Overview of Model Training and Deployment in Edge-Cloud Collaboration
This section outlines the AI model training and deployment framework discussed in 3GPP SA1 Release 18 concerning edge-cloud collaboration. As illustrated in Fig. 1, these distributed AI frameworks include the distribution and sharing of data and models, often adopting techniques like model minimalism and compression (e.g., Knowledge Distillation, KD), model aggregation (e.g., Federated Learning, FL), and model splitting (e.g., Splitting Learning, SL). We compare these frameworks with the proposed bottom-up BAIM architecture in Table 1, highlighting existing frameworks’ limitations and summarizing major challenges hindering BAIM distributed training and deployment.
Fig. 1: Three Types of Frameworks for Training and Deploying AI Models through Edge-Cloud Collaboration
Fig. 2: Radar Chart Comparing the KPIs of Four Distributed Frameworks under Edge-Cloud Networks
Bottom-Up BAIM Architecture: Distributed Model Training and Task-Oriented Deployment
Given the diversity of nodes and the complexity of multi-task services in 6G networks, a comprehensive bottom-up architecture is necessary. This architecture allows for local model architecture training, enhancing its effectiveness. Compared to top-down approaches, training multiple single-task edge models first and then integrating them into the cloud better meets various user needs.
Within this architecture, collaboration between large cloud models and small edge models ensures efficient handling of both single-task and multi-task scenarios. Edge models can fine-tune for specific tasks based on local data, offering the advantage of single-task specialization. In contrast, the cloud-based BAIM ensures knowledge transfer and multi-task learning capabilities across multiple tasks and edge nodes.
Fig. 3: Workflow of the Proposed Framework and BAIM Training and Local GenAI Service Provision
Fig. 4: Bottom-Up BAIM Architecture and Task-Oriented Model Decomposition Involving Three Tasks
The BAIM architecture includes training strategies like fine-tuning, freezing, and retraining, combining these strategies to maximize model performance. Continuous learning, model pruning, and few-shot learning provide self-maintenance, enabling the framework to adapt to changing tasks and resource conditions efficiently.

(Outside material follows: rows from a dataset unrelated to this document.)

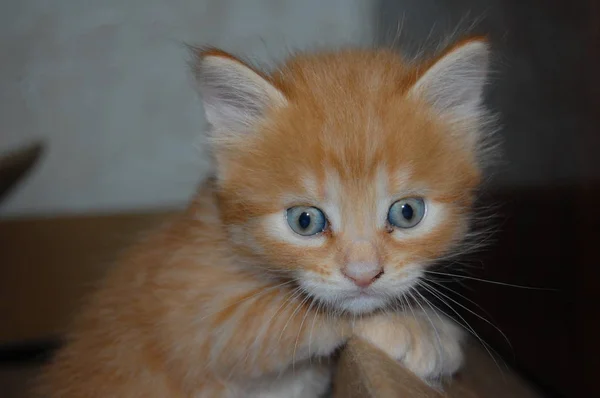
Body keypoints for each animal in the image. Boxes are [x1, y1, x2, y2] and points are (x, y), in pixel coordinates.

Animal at [38, 38, 492, 398]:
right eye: (305, 221)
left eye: (407, 212)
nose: (363, 274)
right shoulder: (198, 316)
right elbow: (288, 313)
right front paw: (416, 326)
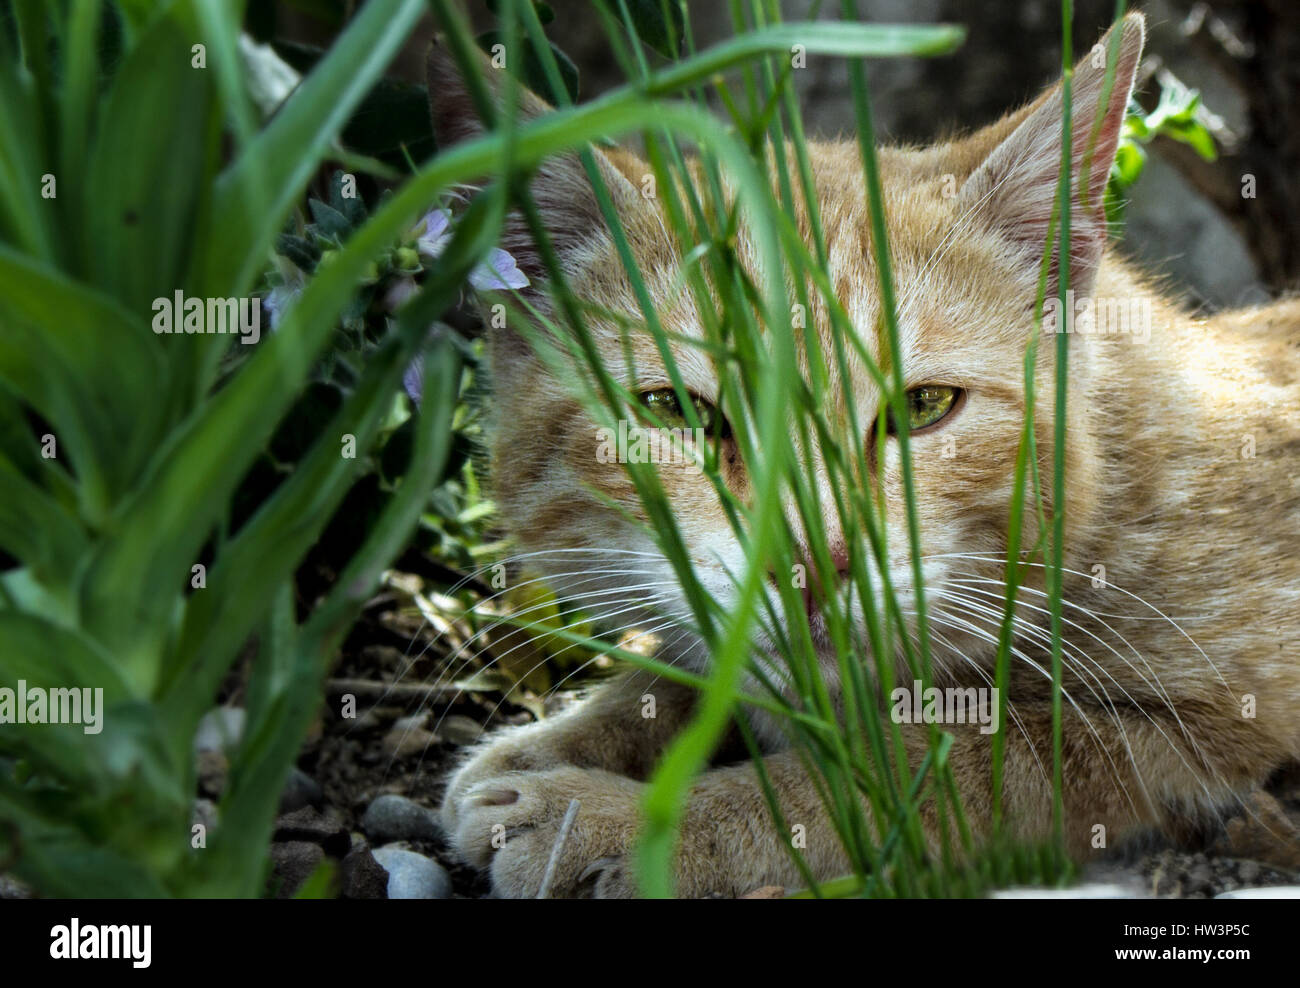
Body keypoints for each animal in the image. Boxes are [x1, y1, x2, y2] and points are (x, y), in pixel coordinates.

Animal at [426, 13, 1300, 894]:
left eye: (923, 407)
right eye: (676, 409)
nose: (810, 563)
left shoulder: (1197, 733)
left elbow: (910, 773)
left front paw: (613, 818)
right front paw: (568, 739)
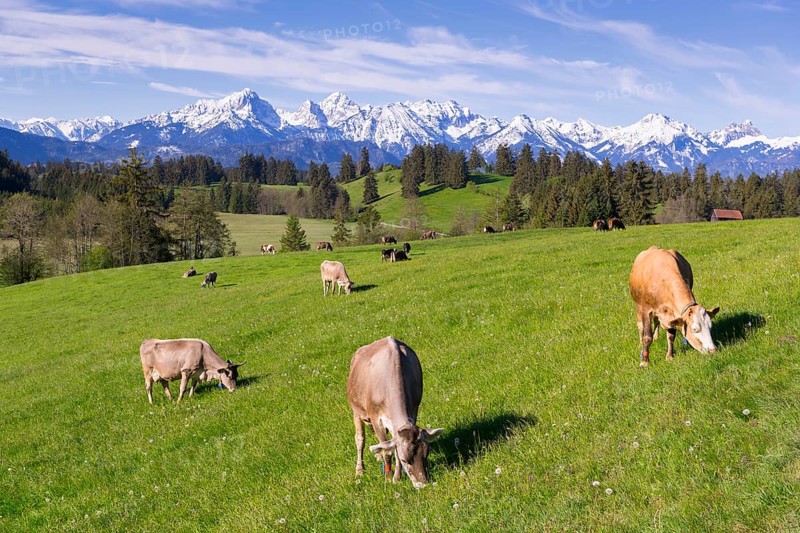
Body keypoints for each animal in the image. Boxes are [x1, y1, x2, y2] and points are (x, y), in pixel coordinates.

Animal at [346, 336, 443, 488]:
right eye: (405, 460)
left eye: (426, 454)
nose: (423, 485)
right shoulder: (376, 418)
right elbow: (387, 450)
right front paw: (388, 477)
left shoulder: (413, 410)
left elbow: (392, 448)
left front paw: (396, 478)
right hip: (356, 411)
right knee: (360, 439)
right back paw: (360, 470)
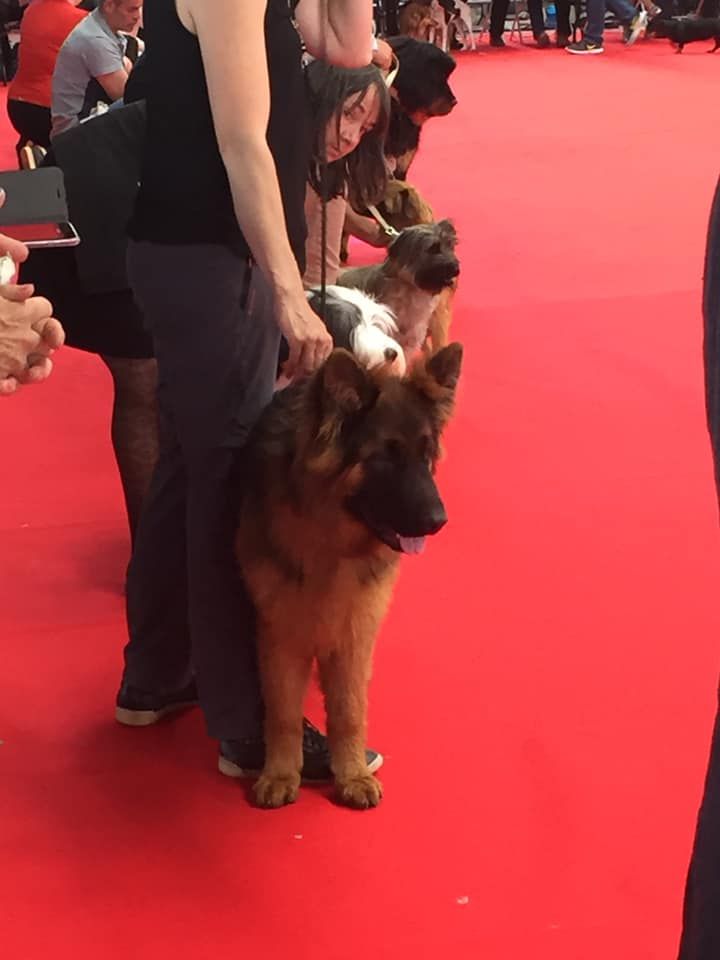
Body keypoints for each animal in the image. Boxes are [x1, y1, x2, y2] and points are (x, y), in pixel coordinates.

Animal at [233, 344, 464, 808]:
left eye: (425, 455)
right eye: (386, 456)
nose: (439, 521)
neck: (330, 541)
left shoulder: (355, 632)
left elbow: (350, 710)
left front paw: (352, 773)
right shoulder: (279, 633)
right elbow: (282, 712)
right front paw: (280, 773)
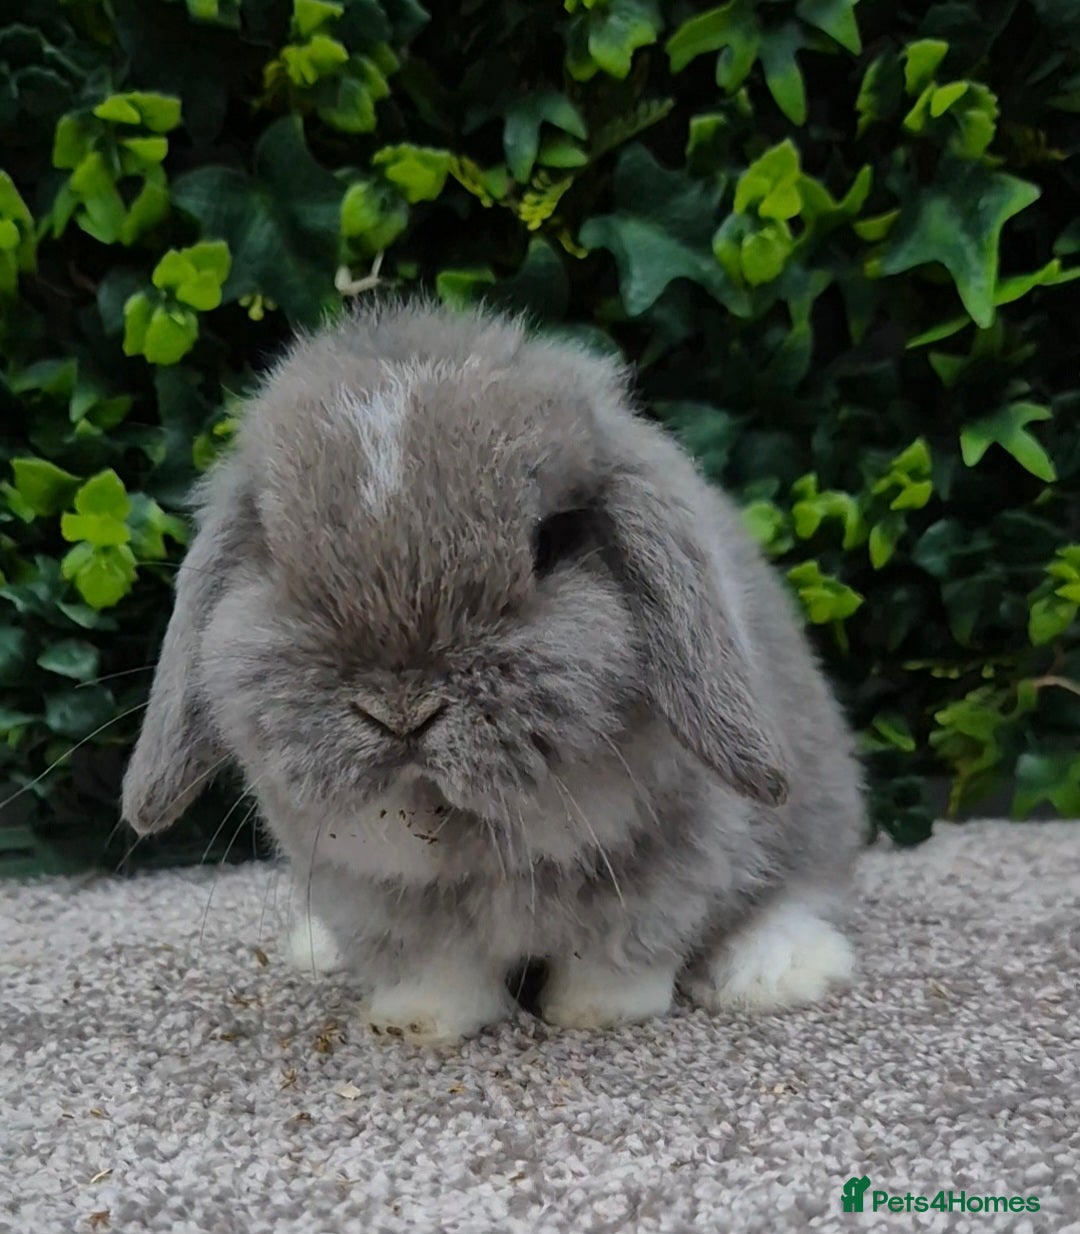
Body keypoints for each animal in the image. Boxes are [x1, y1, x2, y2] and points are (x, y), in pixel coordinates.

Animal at [122, 298, 865, 1043]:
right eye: (275, 555)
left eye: (551, 543)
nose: (401, 709)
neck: (470, 837)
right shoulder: (377, 895)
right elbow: (435, 967)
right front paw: (417, 1022)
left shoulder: (671, 862)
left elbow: (620, 952)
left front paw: (595, 1013)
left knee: (800, 890)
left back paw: (776, 971)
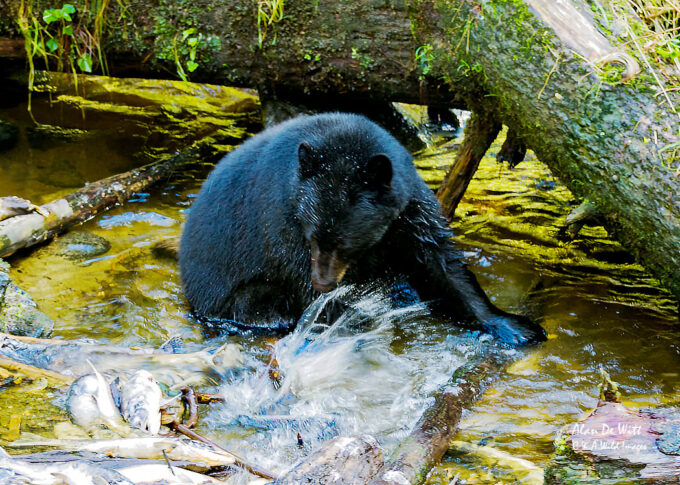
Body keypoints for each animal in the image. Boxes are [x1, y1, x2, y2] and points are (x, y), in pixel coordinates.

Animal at [179, 113, 546, 346]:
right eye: (313, 239)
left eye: (345, 244)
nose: (324, 283)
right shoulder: (281, 217)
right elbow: (300, 280)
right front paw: (345, 318)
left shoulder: (410, 211)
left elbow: (442, 265)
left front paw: (514, 326)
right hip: (235, 293)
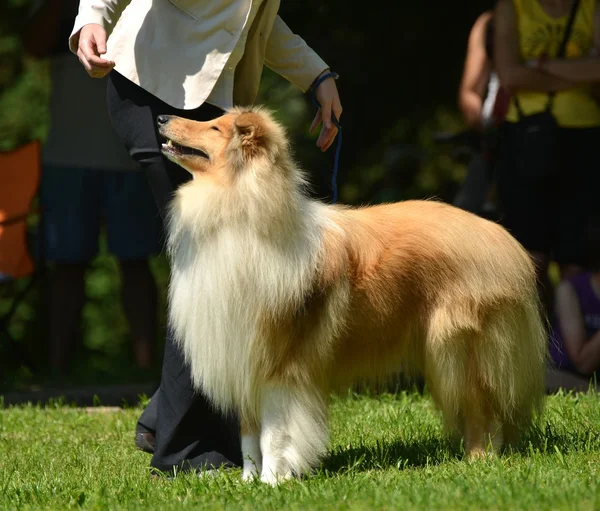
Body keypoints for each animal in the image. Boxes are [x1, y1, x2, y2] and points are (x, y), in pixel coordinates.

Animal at [158, 107, 548, 484]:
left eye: (214, 128)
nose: (162, 118)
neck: (235, 211)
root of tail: (505, 241)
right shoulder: (242, 357)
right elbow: (249, 436)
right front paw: (248, 481)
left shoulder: (280, 365)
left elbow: (274, 434)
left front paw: (273, 482)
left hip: (455, 349)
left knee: (481, 407)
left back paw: (478, 460)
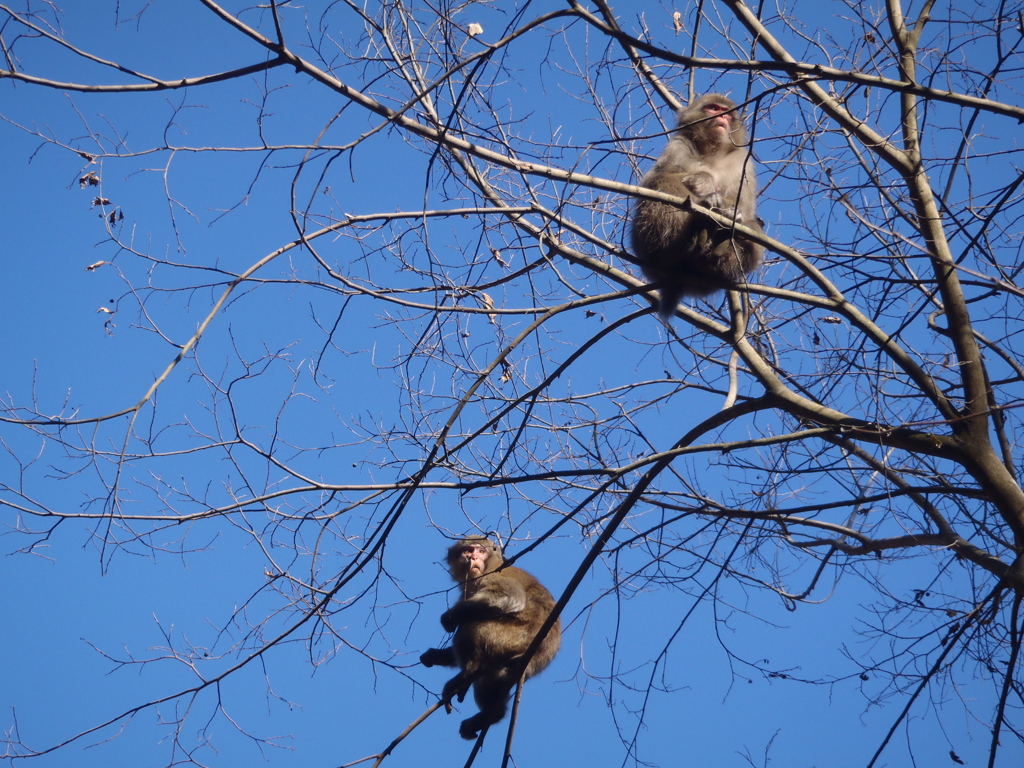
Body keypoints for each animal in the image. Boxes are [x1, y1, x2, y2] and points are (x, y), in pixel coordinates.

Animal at [415, 536, 561, 741]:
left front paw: (449, 618)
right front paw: (433, 656)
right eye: (467, 550)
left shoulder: (493, 576)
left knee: (471, 625)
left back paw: (469, 672)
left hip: (507, 638)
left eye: (481, 551)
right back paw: (491, 714)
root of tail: (538, 656)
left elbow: (511, 597)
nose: (473, 557)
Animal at [626, 94, 765, 319]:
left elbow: (744, 207)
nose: (721, 117)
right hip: (644, 247)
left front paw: (730, 212)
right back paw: (698, 231)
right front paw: (706, 183)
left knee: (754, 227)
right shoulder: (678, 145)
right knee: (665, 185)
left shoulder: (742, 161)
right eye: (713, 108)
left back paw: (719, 241)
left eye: (726, 112)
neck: (712, 151)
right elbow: (654, 181)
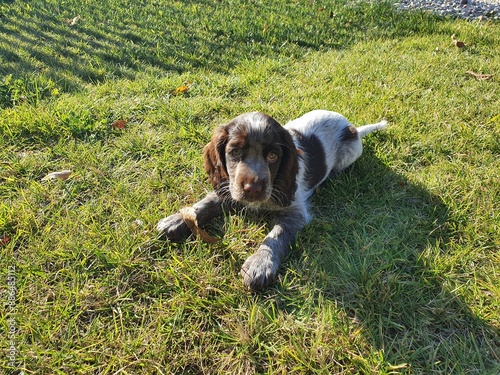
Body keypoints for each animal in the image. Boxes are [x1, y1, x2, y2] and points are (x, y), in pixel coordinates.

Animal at [156, 110, 386, 292]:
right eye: (235, 152)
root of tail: (352, 128)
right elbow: (207, 203)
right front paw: (177, 219)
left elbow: (276, 235)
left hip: (350, 153)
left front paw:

Case Study: Image Generation Service Provision
We present a typical image generation service case based on the Variational Autoencoder (VAE) model and compare it with the Federated Learning (FL) framework. All training and evaluation are conducted on the standardized CelebA dataset. For fairness, edge nodes and the cloud train homogeneous models in the FL framework while maintaining separate local data.
Fig. 5: Case Study of Image Generation Service Provision
The results demonstrate a significant reduction in communication burden using our method, though cloud-side computation costs are higher. Nevertheless, the edge nodes’ costs are notably reduced, showcasing the efficiency of workload distribution in edge-cloud collaboration.
Challenges and Future Research Opportunities
Despite the proposed framework’s efficient service capabilities in 6G networks, challenges remain in data management, model fusion, and node management, requiring further research and attention.
Conclusion
The synergy between native GenAI and cloud-based BAIM is pivotal in 6G communication networks, significantly enhancing QoE and QoS. The proposed framework addresses BAIM-related challenges efficiently, demonstrates impressive performance in image generation tasks, and points the way for future research.